La fermeture du gouvernement fédéral, qui aurait pu être un épisode temporaire de négociations budgétaires, est devenue sous Donald Trump un outil politique. L’administration utilise ce blocage comme levier non seulement pour réduire les dépenses publiques, mais aussi pour cibler ses adversaires politiques et remodeler l’État fédéral à sa manière.
Un shutdown transformé en arme politique
Mercredi, la Maison Blanche a annoncé la suspension de 26 milliards de dollars de financements, en grande partie destinés à des États dirigés par les démocrates. Parmi ces mesures :
- 8 milliards de dollars liés à des programmes climatiques, qualifiés de « gaspillage » par l’équipe Trump.
- 18 milliards de dollars d’investissements d’infrastructures, dont une part importante pour New York, bastion des démocrates Chuck Schumer et Hakeem Jeffries, régulièrement pris pour cibles par le président.
Ces coupes, annoncées par Russell T. Vought, directeur du budget, donnent une coloration ouvertement politique au shutdown. Elles traduisent la volonté affichée par Trump de punir ses opposants, tout en réduisant le champ d’action du gouvernement fédéral.
Une stratégie assumée de licenciements massifs
Au-delà des suspensions de crédits, la Maison Blanche prépare une vague de licenciements fédéraux.
- Des dizaines de milliers de fonctionnaires jugés « non essentiels » pourraient perdre leur poste.
- JD Vance, le vice-président, a confirmé que ces coupes viseraient à « préserver les services essentiels », tout en permettant à Trump de concrétiser son ambition de réduire drastiquement l’appareil d’État.

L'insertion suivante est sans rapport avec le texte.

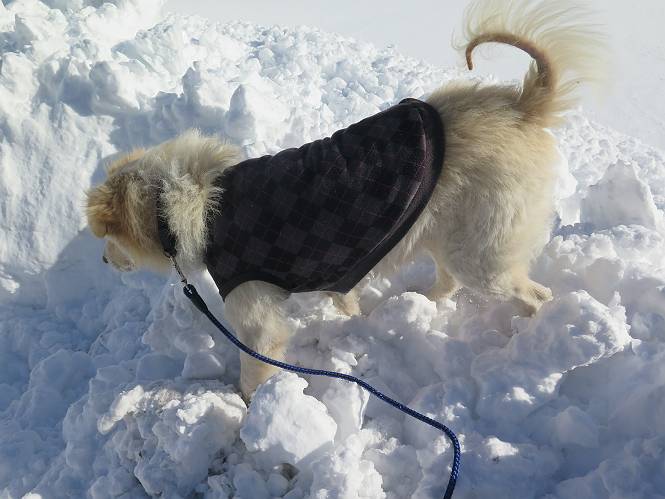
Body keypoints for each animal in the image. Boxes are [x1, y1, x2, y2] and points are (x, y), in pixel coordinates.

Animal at [86, 0, 605, 397]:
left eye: (108, 239)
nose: (106, 262)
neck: (186, 202)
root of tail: (520, 106)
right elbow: (346, 301)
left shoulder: (254, 314)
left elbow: (256, 367)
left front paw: (246, 409)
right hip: (446, 230)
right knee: (448, 282)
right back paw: (417, 301)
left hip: (482, 253)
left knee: (535, 294)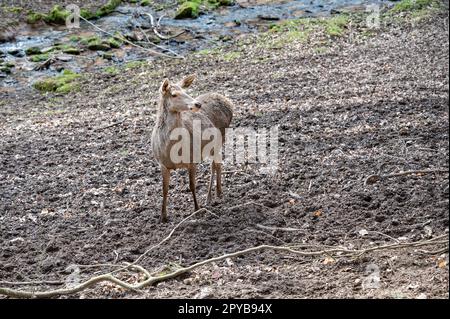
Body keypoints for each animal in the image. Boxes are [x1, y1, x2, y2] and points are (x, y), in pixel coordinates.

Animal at [153, 74, 234, 222]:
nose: (197, 104)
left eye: (185, 91)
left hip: (220, 138)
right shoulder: (162, 164)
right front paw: (163, 216)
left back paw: (213, 195)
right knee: (217, 164)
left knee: (215, 165)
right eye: (174, 94)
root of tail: (228, 102)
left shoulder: (192, 160)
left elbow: (192, 185)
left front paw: (197, 209)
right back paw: (215, 194)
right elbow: (164, 189)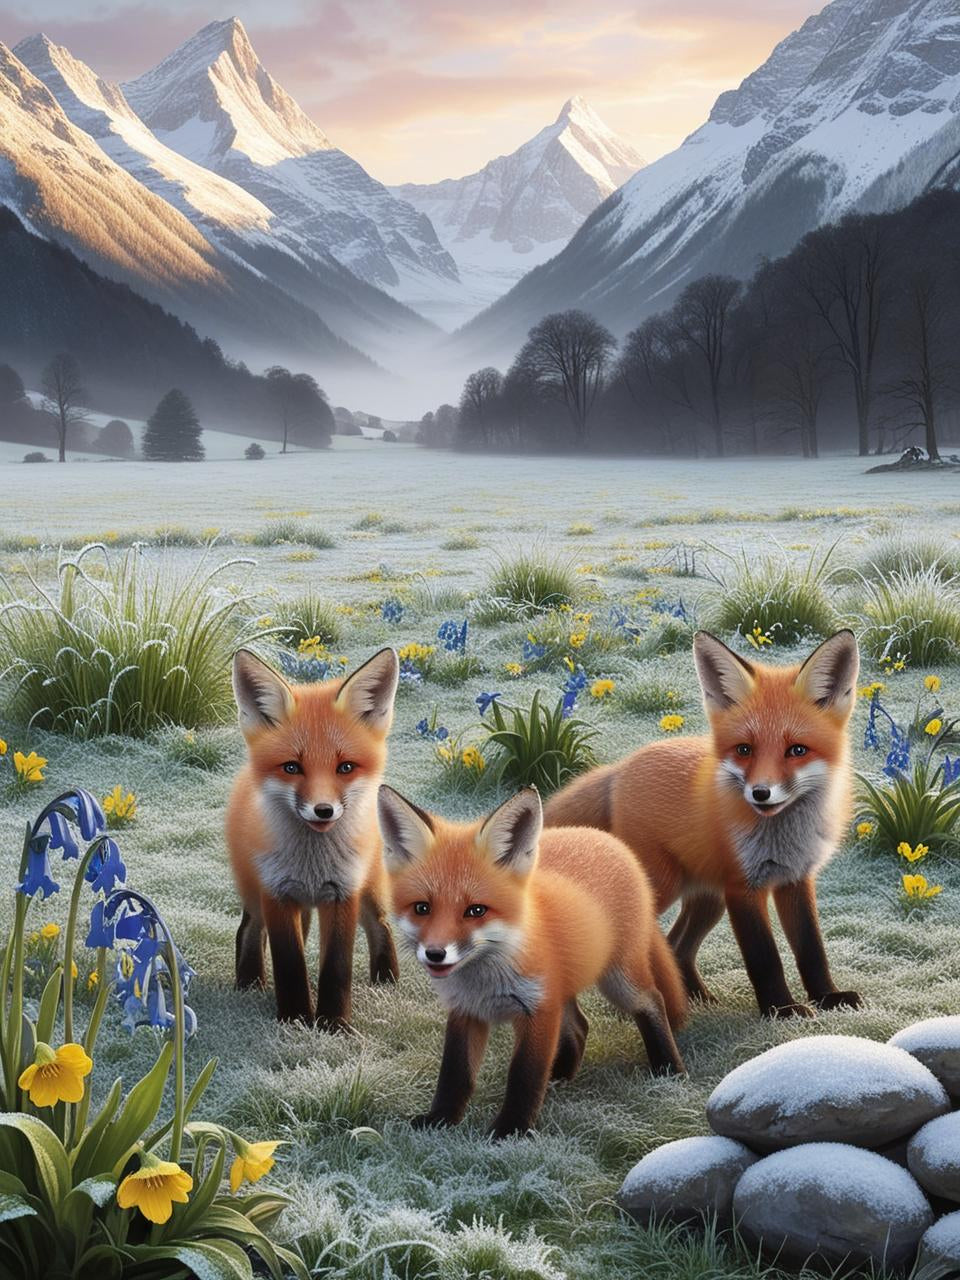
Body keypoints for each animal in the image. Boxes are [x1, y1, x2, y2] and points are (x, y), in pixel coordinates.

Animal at [226, 646, 400, 1028]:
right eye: (292, 767)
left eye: (345, 767)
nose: (324, 811)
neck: (312, 865)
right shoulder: (276, 893)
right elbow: (290, 964)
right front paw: (294, 1018)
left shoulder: (343, 891)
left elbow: (336, 968)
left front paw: (334, 1025)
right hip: (255, 892)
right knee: (249, 930)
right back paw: (249, 983)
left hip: (371, 889)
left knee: (381, 927)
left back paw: (387, 980)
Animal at [378, 784, 686, 1139]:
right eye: (422, 908)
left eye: (476, 910)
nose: (435, 953)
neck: (485, 981)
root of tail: (605, 838)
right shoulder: (466, 1011)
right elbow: (454, 1074)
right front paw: (440, 1119)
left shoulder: (538, 1011)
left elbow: (524, 1075)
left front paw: (510, 1130)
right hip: (564, 990)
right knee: (580, 1026)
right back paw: (561, 1076)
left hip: (618, 980)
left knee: (652, 1001)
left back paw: (669, 1068)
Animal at [543, 629, 862, 1020]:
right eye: (744, 749)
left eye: (797, 750)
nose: (760, 793)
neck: (783, 838)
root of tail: (621, 768)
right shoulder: (742, 887)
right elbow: (765, 958)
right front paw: (781, 1009)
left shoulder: (795, 880)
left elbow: (811, 949)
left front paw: (827, 997)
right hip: (663, 884)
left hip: (708, 898)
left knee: (676, 945)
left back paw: (694, 996)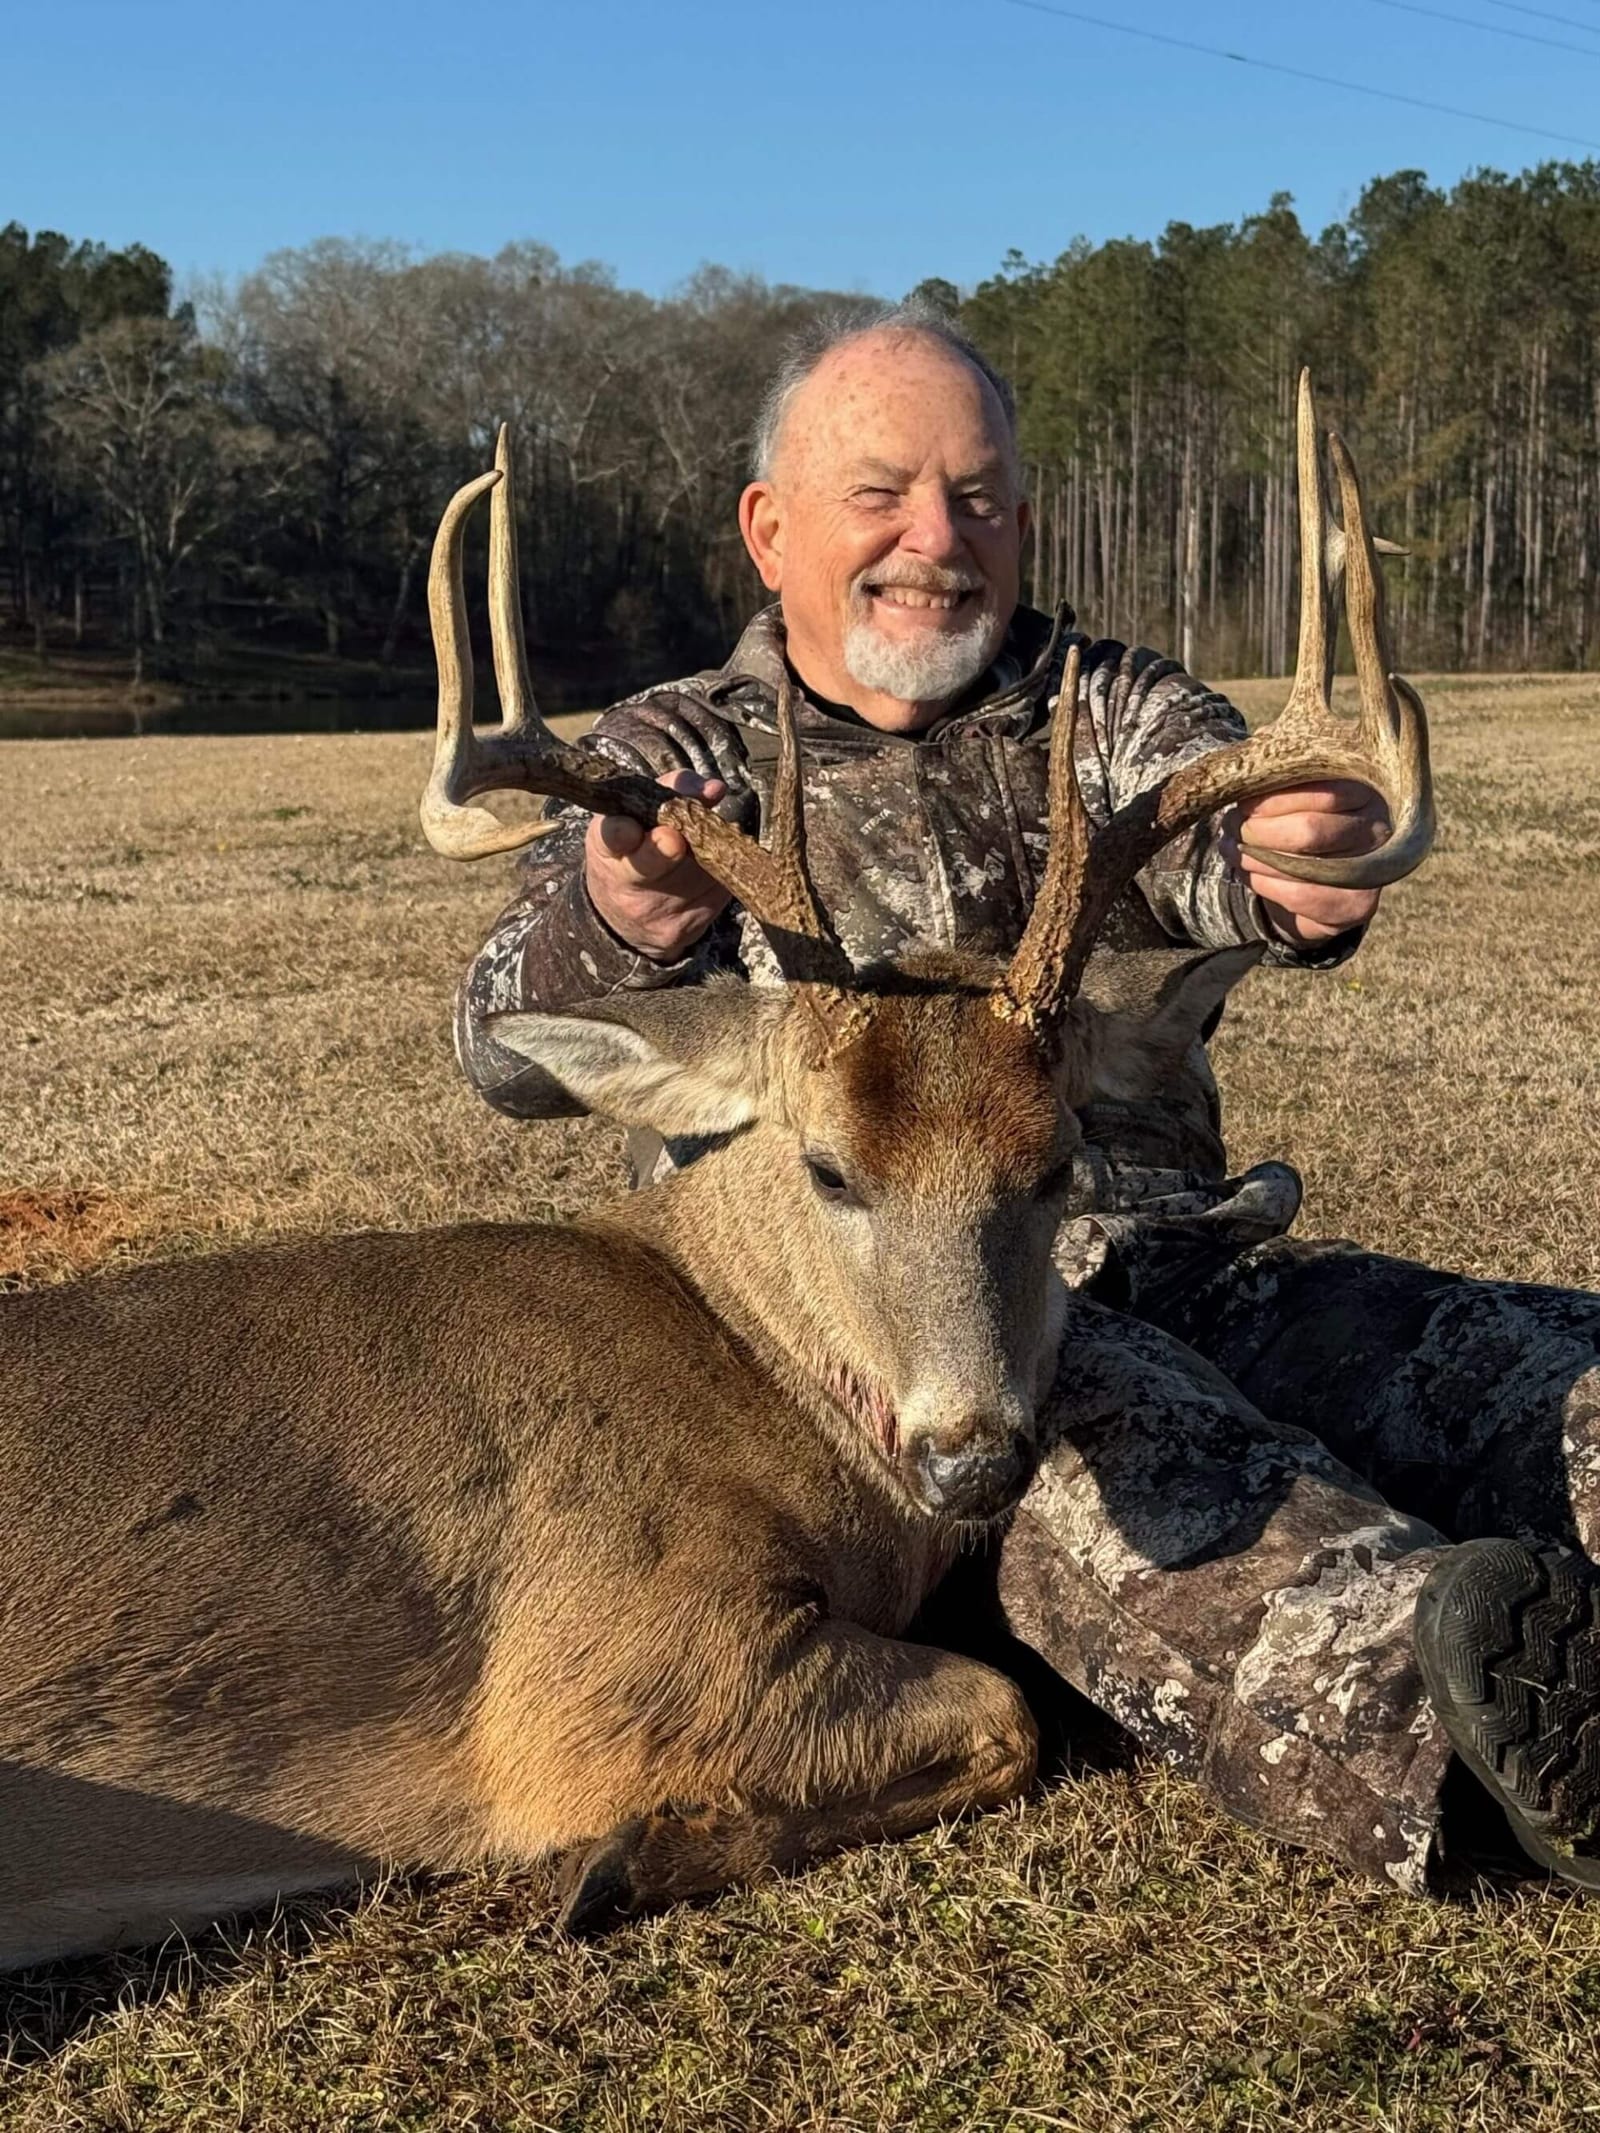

Ces menaces ne sont pas nouvelles : depuis le début de son second mandat, le président a cherché à renforcer son emprise sur l’administration, quitte à tester les limites juridiques de ses décisions.
Conséquences pour les services publics et les familles
Les impacts sont déjà visibles :
- Des fonctionnaires placés en chômage partiel, contraints de travailler sans salaire, notamment dans les secteurs stratégiques comme l’armée ou la sécurité aéroportuaire.
- Des services publics suspendus ou fortement réduits, fragilisant des millions d’Américains qui dépendent de programmes sociaux ou de subventions fédérales.
- Des incertitudes économiques croissantes pour les familles et les entreprises, avec un risque d’effet domino sur la croissance.
Cette utilisation punitive du shutdown alimente la colère des syndicats, qui ont déjà déposé plainte, dénonçant une instrumentalisation illégale de la paralysie budgétaire.
Une rupture avec les pratiques passées
Historiquement, les shutdowns étaient perçus comme des crises temporaires nées d’un désaccord entre le Congrès et la présidence. Mais sous Trump, ils deviennent une opportunité politique.
- Voice of America a été mis à l’arrêt, avec tous ses journalistes mis au chômage technique.
- Le ministère de l’Intérieur a ordonné à ses employés de rapporter leur matériel officiel à domicile, en prévision de licenciements massifs.
- L’administration assume ouvertement que la fermeture est utilisée pour « maximiser la douleur », selon les termes d’un conseiller.
Cette stratégie marque une rupture : le shutdown n’est plus un dommage collatéral, mais un instrument de gouvernement.
Les réactions et les limites
Les démocrates dénoncent une approche « cynique » et « destructrice ». La sénatrice Patty Murray a fustigé une Maison Blanche qui traite « les familles américaines comme des pions dans un jeu politique ».
Pour Trump, au contraire, l’impasse budgétaire est l’occasion de réaffirmer une vision élargie du pouvoir exécutif et de remodeler l’État fédéral selon ses priorités : moins de climat, moins de programmes sociaux, plus de contrôle présidentiel.
Reste à savoir si cette stratégie résistera aux tribunaux, où plusieurs recours sont déjà en cours, et surtout si elle ne finira pas par alimenter un contrecoup politique et social difficile à contenir.